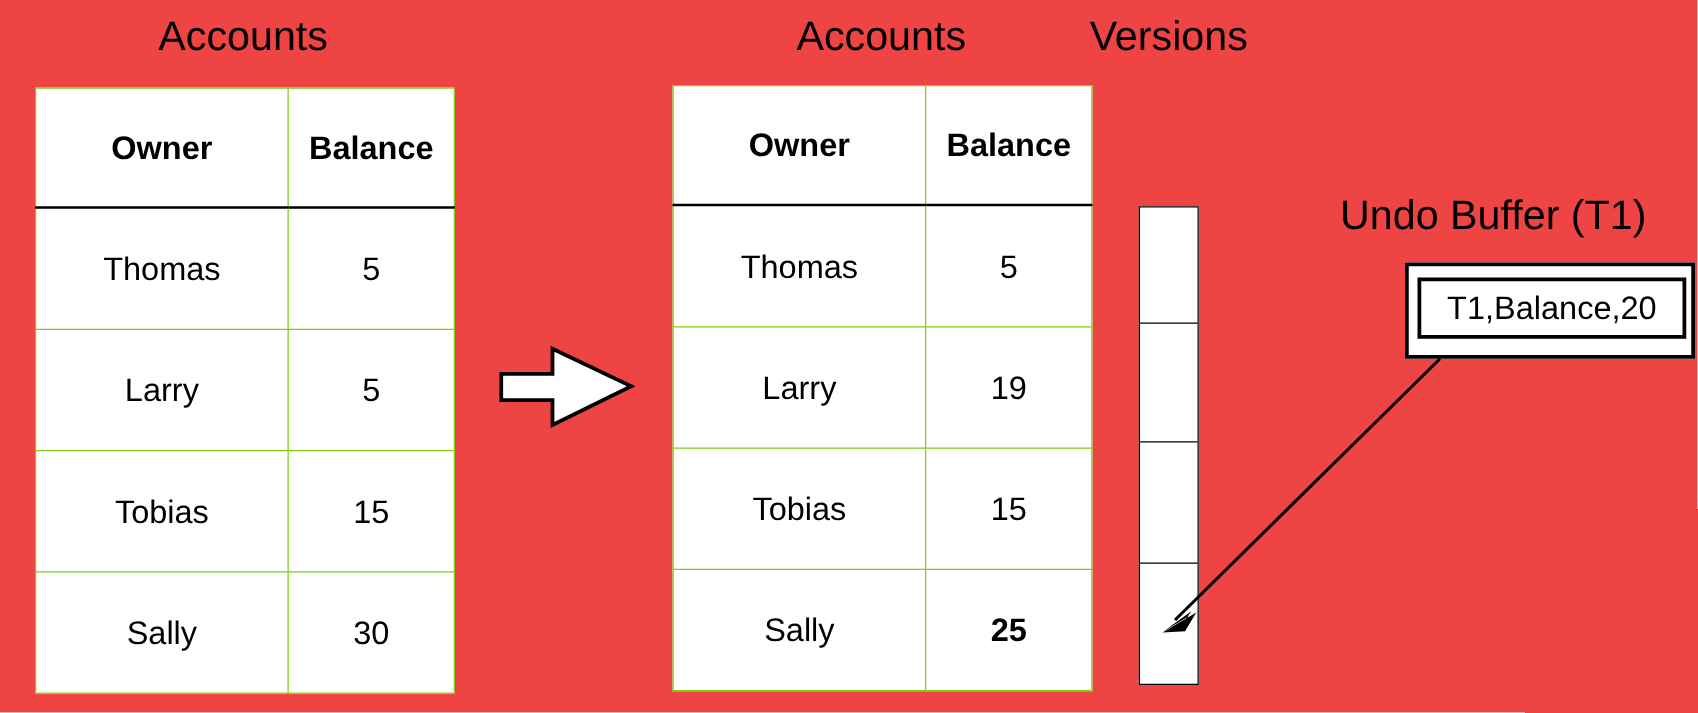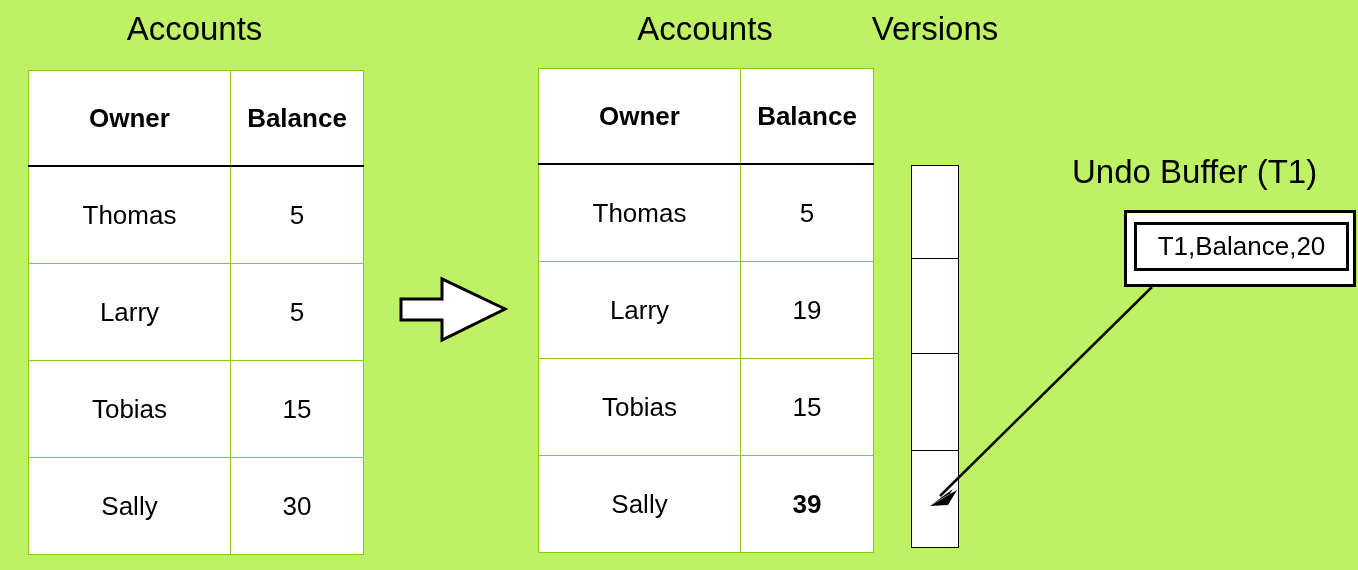--- a/index.html
+++ b/index.html
@@ -9,21 +9,21 @@
     background: #ffffff;
   }
   body {
     font-family: "Liberation Sans", "DejaVu Sans", sans-serif;
     color: #000000;
   }
   #canvas {
     position: relative;
     width: 1358px;
     height: 570px;
-    background: #bef264;
+    background: #ef4444;
     overflow: hidden;
   }
 
   
   .title {
     position: absolute;
     font-size: 33px;
     font-weight: 400;
     line-height: 1;
     white-space: nowrap;
@@ -169,21 +169,21 @@
       <tr class="body-row">
         <td class="col-owner">Larry</td>
         <td class="col-balance">19</td>
       </tr>
       <tr class="body-row">
         <td class="col-owner">Tobias</td>
         <td class="col-balance">15</td>
       </tr>
       <tr class="body-row">
         <td class="col-owner">Sally</td>
-        <td class="col-balance cell-bold">39</td>
+        <td class="col-balance cell-bold">25</td>
       </tr>
     </tbody>
   </table>
 
   <div id="versions-column">
     <div class="version-cell" style="height:93px;"></div>
     <div class="version-cell" style="height:95px;"></div>
     <div class="version-cell" style="height:97px;"></div>
     <div class="version-cell" style="height:96px;"></div>
   </div>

▶ _WHAT TO PRODUCE_
Which lines above include the word "style"? Pick them out and copy them.

▶ _REPLY_
     <div class="version-cell" style="height:93px;"></div>
     <div class="version-cell" style="height:95px;"></div>
     <div class="version-cell" style="height:97px;"></div>
     <div class="version-cell" style="height:96px;"></div>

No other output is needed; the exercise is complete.